If A has n linearly independent eigenvectors v₁, …, vₙ, it can be written:

A = P D P⁻¹

Where:

  • P = matrix whose columns are the eigenvectors
  • D = diagonal matrix of eigenvalues
D = [λ₁  0 ]    P = [v₁ v₂]
    [ 0  λ₂]

Why this is useful: computing Aⁿ becomes trivial:

Aⁿ = P Dⁿ P⁻¹

And Dⁿ is just diagonal entries raised to the nth power:

Dⁿ = [λ₁ⁿ  0 ]
     [ 0   λ₂ⁿ]

Markov chain long-run behaviour, population growth models, solving differential equations — all use this.


Geometric Interpretation

Eigenvalue magnitude:

  • |λ| > 1: eigenvector direction gets stretched (expansion)
  • |λ| < 1: gets compressed (contraction)
  • |λ| = 1: stays the same length
  • λ < 0: gets flipped

Eigenvectors as axes: in the eigenvector basis, the transformation is just scaling along each axis.
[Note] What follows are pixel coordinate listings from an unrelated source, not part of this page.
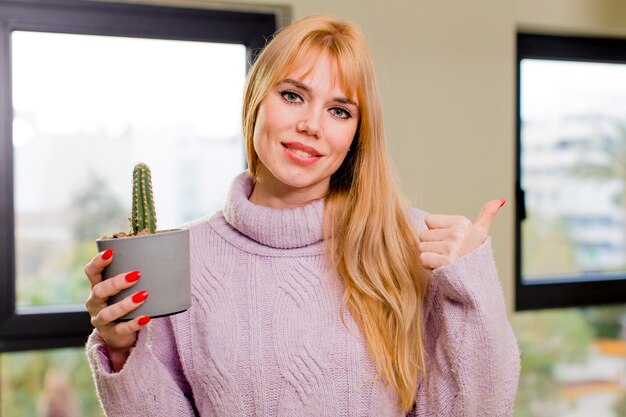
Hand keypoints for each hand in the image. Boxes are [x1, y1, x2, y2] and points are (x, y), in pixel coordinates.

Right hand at [84, 249, 150, 370]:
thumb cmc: (124, 302)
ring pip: (108, 312)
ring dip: (126, 303)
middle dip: (116, 282)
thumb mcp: (124, 289)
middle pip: (99, 290)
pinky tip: (146, 318)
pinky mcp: (111, 334)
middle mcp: (95, 303)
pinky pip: (121, 329)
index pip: (91, 272)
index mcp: (97, 287)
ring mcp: (101, 320)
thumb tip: (160, 252)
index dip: (98, 262)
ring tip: (144, 295)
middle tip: (136, 274)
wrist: (121, 334)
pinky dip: (134, 323)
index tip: (111, 252)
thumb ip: (132, 274)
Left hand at [418, 199, 504, 269]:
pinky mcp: (445, 261)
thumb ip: (487, 215)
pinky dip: (428, 265)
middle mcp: (458, 233)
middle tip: (446, 252)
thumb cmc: (473, 254)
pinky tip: (441, 266)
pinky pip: (423, 259)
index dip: (435, 232)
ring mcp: (452, 247)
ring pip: (422, 247)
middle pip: (423, 235)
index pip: (428, 220)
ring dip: (429, 256)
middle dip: (431, 245)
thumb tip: (500, 199)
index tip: (449, 241)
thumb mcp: (480, 233)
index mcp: (462, 222)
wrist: (476, 279)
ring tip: (444, 259)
Diagonalisation literally means finding the coordinate system where the transformation is simplest.

The dominant eigenvector: the eigenvector with the largest |λ| dominates in the long run. Repeatedly applying A amplifies this direction and suppresses others. This is why PageRank converges — the dominant eigenvector of the link matrix is the stationary distribution.


The Spectral Theorem

For symmetric matrices, the eigenvectors form an orthonormal basis for the whole space. Every symmetric matrix can be written:

A = Q D Qᵀ

where Q is orthogonal (Qᵀ = Q⁻¹) and D is diagonal. This is the spectral decomposition.

This is the foundation of PCA, the discrete Fourier transform, and the solution to many physics problems.


Principal Component Analysis (PCA)

PCA finds the directions of maximum variance in a dataset. It’s eigenanalysis of the covariance matrix.

  1. Centre the data (subtract mean)
  2. Compute covariance matrix Σ = XᵀX / (n−1)
  3. Find eigenvectors and eigenvalues of Σ
  4. Eigenvectors = principal components (directions of variance)
  5. Eigenvalues = amount of variance in each direction
  6. Project data onto top k eigenvectors to reduce dimensions

The first principal component is the eigenvector with the largest eigenvalue — it’s the direction of maximum variance. The second is orthogonal to the first, with the next most variance. And so on.

Why eigenvalues = variance: the covariance matrix is symmetric and positive semi-definite. Its eigenvalues are non-negative. They literally measure the spread of data in each eigenvector direction.


Singular Value Decomposition (SVD)

For any m×n matrix A (not just square, not just symmetric):

A = U Σ Vᵀ
  • U: m×m orthogonal matrix (left singular vectors)
  • Σ: m×n diagonal matrix of singular values σᵢ ≥ 0
  • V: n×n orthogonal matrix (right singular vectors)

Singular values are √(eigenvalues of AᵀA). SVD generalises eigendecomposition to any matrix.

Applications:

  • Low-rank approximation: keep only the top k singular values/vectors — the best rank-k approximation (Eckart-Young theorem). Used in image compression, latent semantic analysis.
  • Pseudoinverse: A⁺ = V Σ⁺ Uᵀ — solves least squares problems even when A is not square or invertible.
  • PCA: the right singular vectors of centred data X are the principal components.

SVD is the most important matrix factorisation in applied mathematics.